Regarding the cost of improvement issue, the Judge noted that evidence of the claimed costs was limited to the testimony of Petitioners and an unsworn letter from a contractor in which the contractor estimated that Petitioners spent between $6.5 million and $6.8 million on improvements to the property. In his determination sustaining the Notice, Judge Law found that Petitioners had the duty to prove the claimed costs for improvements to the property, and failed to do so. The unsworn contractor letter was “accorded no evidentiary value” because it “could have been written by anyone.” And even though Petitioners also testified during the hearing that they had made extensive renovations to the house and the Division likely did not have any contrary evidence (none was mentioned in the determination), the failure to have any documentation of the cost of the improvements resulted in Judge Law finding that those costs were not sufficiently substantiated.

Petitioners claimed that the cancellation of debt income was excludable because they were insolvent at the time of the debt cancellation. But, once again, other than Petitioners’ statements, there was no proof of insolvency.

Matter of Alkobary, Judge Behuniak, April 20, 2023; Div’s Rep. Brian Evans, Esq.; Pet’s Rep. Kenneth Frenkel, Esq.; Article 20. It’s a timy. And, if you’ve honed your awareness, you’ll recognize that this case is listed last coincident with my general view of timies.   

Judge Behuniak granted the Division’s motion to dismiss on timeliness grounds.
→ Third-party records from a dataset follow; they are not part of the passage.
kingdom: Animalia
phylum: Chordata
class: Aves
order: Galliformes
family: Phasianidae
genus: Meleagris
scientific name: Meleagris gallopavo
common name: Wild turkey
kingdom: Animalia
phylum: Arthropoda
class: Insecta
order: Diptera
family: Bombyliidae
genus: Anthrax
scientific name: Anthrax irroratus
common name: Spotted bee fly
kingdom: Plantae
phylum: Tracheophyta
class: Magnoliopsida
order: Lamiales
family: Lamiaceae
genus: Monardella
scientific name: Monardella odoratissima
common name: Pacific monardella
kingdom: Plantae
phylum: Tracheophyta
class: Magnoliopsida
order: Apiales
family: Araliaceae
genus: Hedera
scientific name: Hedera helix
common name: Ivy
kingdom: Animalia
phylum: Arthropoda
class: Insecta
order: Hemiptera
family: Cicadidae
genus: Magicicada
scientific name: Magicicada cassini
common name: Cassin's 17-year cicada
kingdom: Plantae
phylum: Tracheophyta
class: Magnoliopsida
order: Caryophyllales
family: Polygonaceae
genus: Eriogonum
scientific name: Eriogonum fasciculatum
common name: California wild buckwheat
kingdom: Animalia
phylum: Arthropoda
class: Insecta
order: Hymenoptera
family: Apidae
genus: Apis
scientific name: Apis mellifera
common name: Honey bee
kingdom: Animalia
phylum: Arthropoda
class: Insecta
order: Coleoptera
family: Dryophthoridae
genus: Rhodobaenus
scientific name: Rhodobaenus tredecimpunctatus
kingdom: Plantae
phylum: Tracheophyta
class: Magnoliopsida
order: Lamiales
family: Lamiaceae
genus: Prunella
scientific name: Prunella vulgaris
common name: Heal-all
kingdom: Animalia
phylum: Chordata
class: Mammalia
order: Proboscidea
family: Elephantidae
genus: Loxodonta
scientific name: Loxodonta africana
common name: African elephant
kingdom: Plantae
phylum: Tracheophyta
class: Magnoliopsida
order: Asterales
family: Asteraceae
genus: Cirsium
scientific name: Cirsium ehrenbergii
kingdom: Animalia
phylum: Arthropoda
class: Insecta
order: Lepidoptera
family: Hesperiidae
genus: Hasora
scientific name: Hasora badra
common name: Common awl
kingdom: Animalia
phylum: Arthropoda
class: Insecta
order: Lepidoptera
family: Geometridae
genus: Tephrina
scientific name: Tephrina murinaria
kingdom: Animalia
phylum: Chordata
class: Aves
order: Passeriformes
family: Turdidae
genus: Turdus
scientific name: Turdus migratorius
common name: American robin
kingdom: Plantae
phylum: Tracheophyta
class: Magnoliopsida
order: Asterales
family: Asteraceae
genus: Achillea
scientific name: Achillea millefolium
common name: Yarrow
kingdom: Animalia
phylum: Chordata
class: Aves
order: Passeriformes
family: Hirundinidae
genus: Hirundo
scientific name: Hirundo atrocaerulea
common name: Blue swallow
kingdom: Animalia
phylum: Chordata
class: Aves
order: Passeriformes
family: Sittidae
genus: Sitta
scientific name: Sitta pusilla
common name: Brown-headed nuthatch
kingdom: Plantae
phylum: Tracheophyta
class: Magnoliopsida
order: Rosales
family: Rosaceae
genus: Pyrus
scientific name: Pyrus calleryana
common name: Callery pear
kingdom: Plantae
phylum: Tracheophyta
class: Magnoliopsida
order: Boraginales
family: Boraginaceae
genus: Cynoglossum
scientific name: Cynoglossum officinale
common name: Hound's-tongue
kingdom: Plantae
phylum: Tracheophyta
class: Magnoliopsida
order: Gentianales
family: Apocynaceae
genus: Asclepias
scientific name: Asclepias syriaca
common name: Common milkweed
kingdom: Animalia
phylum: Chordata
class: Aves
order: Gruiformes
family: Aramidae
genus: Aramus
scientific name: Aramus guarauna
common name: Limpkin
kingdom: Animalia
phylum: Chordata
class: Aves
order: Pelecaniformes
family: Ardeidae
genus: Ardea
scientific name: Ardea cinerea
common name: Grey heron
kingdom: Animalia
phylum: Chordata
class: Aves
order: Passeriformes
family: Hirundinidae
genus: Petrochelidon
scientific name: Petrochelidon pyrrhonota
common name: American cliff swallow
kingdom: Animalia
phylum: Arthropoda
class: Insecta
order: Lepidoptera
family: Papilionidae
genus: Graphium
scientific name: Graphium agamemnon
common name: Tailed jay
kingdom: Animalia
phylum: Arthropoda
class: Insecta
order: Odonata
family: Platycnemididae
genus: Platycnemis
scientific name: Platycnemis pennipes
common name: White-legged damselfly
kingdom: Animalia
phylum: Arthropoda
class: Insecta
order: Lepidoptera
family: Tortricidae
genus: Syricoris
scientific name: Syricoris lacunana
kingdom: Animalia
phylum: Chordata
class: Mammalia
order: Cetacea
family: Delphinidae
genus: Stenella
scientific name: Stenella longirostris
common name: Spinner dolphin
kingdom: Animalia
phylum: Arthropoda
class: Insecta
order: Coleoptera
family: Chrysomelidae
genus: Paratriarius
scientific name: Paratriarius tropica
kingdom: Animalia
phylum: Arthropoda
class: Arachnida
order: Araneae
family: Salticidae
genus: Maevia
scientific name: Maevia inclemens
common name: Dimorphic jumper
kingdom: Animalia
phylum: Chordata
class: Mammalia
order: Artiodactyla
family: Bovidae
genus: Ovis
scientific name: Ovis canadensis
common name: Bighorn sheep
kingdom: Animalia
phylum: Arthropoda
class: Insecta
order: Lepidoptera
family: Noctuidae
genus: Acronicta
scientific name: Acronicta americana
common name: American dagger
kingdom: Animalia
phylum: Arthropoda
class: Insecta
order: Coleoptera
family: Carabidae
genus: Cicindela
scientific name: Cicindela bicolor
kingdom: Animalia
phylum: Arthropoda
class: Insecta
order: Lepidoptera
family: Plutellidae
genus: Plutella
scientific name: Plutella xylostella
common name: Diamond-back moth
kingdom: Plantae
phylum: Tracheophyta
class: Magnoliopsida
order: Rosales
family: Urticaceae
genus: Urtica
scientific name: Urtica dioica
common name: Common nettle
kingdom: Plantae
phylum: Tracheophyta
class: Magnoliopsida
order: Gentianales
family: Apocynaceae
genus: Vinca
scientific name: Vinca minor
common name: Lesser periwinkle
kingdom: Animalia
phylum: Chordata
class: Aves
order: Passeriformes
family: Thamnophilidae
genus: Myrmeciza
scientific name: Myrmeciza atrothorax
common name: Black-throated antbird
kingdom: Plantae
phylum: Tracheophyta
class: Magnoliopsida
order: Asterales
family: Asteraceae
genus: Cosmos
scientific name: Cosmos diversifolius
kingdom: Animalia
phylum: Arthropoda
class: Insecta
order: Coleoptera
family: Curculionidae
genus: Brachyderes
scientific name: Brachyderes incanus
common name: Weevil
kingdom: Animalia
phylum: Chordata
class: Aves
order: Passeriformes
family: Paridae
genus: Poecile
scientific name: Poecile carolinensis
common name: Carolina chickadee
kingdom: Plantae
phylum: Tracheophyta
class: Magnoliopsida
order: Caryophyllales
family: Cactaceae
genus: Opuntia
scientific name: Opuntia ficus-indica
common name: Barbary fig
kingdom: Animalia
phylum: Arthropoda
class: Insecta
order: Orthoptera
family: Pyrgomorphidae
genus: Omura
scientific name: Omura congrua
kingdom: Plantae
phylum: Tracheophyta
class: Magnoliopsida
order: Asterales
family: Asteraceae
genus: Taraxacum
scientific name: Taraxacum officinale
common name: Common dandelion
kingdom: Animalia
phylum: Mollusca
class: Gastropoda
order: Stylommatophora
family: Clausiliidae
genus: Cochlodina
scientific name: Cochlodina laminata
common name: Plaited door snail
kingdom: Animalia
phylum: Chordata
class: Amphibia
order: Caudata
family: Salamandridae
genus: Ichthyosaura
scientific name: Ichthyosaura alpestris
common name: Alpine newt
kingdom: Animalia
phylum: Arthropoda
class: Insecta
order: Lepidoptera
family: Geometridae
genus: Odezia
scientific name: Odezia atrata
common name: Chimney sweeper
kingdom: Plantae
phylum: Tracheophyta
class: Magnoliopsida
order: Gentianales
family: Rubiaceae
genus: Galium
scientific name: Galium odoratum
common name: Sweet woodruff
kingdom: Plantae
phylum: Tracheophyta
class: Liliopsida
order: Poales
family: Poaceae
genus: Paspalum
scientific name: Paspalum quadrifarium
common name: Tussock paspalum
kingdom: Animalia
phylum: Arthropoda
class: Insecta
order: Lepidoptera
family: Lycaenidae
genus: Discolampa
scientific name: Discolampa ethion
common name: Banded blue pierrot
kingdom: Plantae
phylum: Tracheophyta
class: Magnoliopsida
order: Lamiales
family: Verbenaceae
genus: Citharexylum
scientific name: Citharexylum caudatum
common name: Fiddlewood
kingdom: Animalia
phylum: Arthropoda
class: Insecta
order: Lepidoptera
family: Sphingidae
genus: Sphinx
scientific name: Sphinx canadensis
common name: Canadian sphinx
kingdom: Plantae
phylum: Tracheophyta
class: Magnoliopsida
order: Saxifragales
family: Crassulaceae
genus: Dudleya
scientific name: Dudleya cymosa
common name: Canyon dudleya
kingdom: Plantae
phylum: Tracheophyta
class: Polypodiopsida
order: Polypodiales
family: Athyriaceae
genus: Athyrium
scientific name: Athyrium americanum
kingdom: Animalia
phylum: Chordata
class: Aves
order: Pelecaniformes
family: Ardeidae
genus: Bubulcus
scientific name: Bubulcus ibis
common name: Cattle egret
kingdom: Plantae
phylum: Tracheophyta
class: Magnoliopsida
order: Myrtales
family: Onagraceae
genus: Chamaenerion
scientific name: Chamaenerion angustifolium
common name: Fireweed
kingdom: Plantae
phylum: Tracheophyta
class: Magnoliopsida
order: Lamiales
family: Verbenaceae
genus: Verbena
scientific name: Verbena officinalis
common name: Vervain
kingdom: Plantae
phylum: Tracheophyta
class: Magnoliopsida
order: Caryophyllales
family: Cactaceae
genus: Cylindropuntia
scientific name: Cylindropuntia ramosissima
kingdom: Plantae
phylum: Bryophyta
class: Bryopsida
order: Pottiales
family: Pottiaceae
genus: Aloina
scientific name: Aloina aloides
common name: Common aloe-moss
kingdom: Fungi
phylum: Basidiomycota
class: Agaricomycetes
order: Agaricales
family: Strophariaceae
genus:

The Division presented evidence sufficient to prove that it mailed the Notice to Petitioner’s last known address on March 11, 2021. The petition was mailed a year later, well beyond the 90-day time limit for filing a petition. Although Petitioner alleged the Notice was never received, that bare assertion was not enough to overcome the presumption of receipt that attaches once proof of proper mailing has been established.

DISCLAIMER: Because of the generality of this update, the information provided herein may not be applicable in all situations and should not be acted upon without specific legal advice based on particular situations.